I’m still constantly amazed at how much designs can be improved by removing things, rather than adding things. I’ve had another lesson in minimalism during my design of Ars Victor: Tour of Duty.

What is Ars Victor: Tour of Duty?

From the beginning, I’ve had a number of expansions planned for Ars Victor. One of those ideas is Ars Victor: Tour of Duty. Because a single game of Ars Victor can be played in less than an hour, the notion was to create a ‘campaign game’ expansion that let multiple people play multiple interrelated games.

The focus of this expansion was not to add additional content to the battlefield, but to create a context within which Ars Victor could be played. It’s sort of the tabletop equivalent to the “Total War” series of computer games: you have a strategic game where you’re mustering your armies, and a tactical game where you slug it out in the mud.

My initial pass at the design involved a deck of cards and a map. The idea was that two sides would fight back and forth over a contested front, and eventually triumph by taking the enemy capital. The cards represented fixed allocations of units that got distributed amongst multiple players on the same team. The location of the battle on the strategic map influenced the board setup towards terrain-heavy or terrain-light.

First Tests: Could Be Better

This worked fairly well in playtest, but a few things jumped out at me:

  • It didn’t scale with the number of players. Yes, you could technically play a 2-player game of this, and just have the same two players fight each battle on each front. But it was really designed for a six-player (two teams of three) matchup.
  • The strategic game wasn’t that interesting. There wasn’t any real decision-making to be done by the overall team commander. And the progression of capturing spaces and pushing towards the enemy capital wasn’t really engaging.
  • Having a fixed army build and restrictions on map building was really fun! That may seem strange — how can having fewer choices be more fun?


Ars Victor has a huge amount of player choice in game setup. Unlike other games of its ilk, it doesn’t limit you to fixed-army scenarios (Command & Colors, Memoir 44), or fixed map setups (Battlelore). It gives you vastly more options in army builds, map setups, and overall strategy. It’s similar to Warhammer 40k in that sense — you have complete control over your army composition, which then dictates how you set up the map, and how you play.

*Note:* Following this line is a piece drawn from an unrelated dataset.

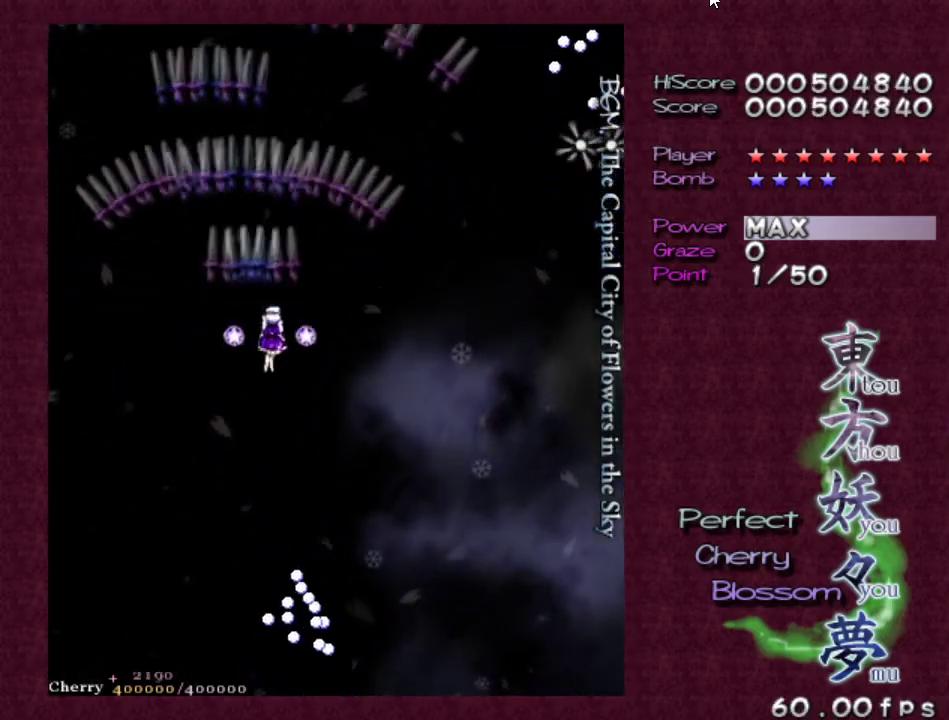
{"keys": ["z"], "events": [[100, "right", "up"], [183, "down", "down"], [233, "right", "down"], [333, "down", "up"], [367, "right", "up"]]}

As you get more experienced, you start to learn what are “good” army builds and what are “bad” army builds. Regardless of your overall strategy, there are certain laws that almost always hold true: having skirmish units is important, you need units that can throw blue dice, your HQ should be survivable and mobile, etc. You can see what players are building and what they’re talking about at our on-line Army Builder.


Reducing Choices

The initial tests of Ars Victor: Tour of Duty showed that being forced to play “bad” builds was actually fun! The best battles in the Tour of Duty games were the ones where both players were stuck with sub-optimal forces in less-than-ideal conditions. Both players were forced to improvise strategically and tactically. You saw matchups that you would never see in a “normal” game. In short, it was a hoot.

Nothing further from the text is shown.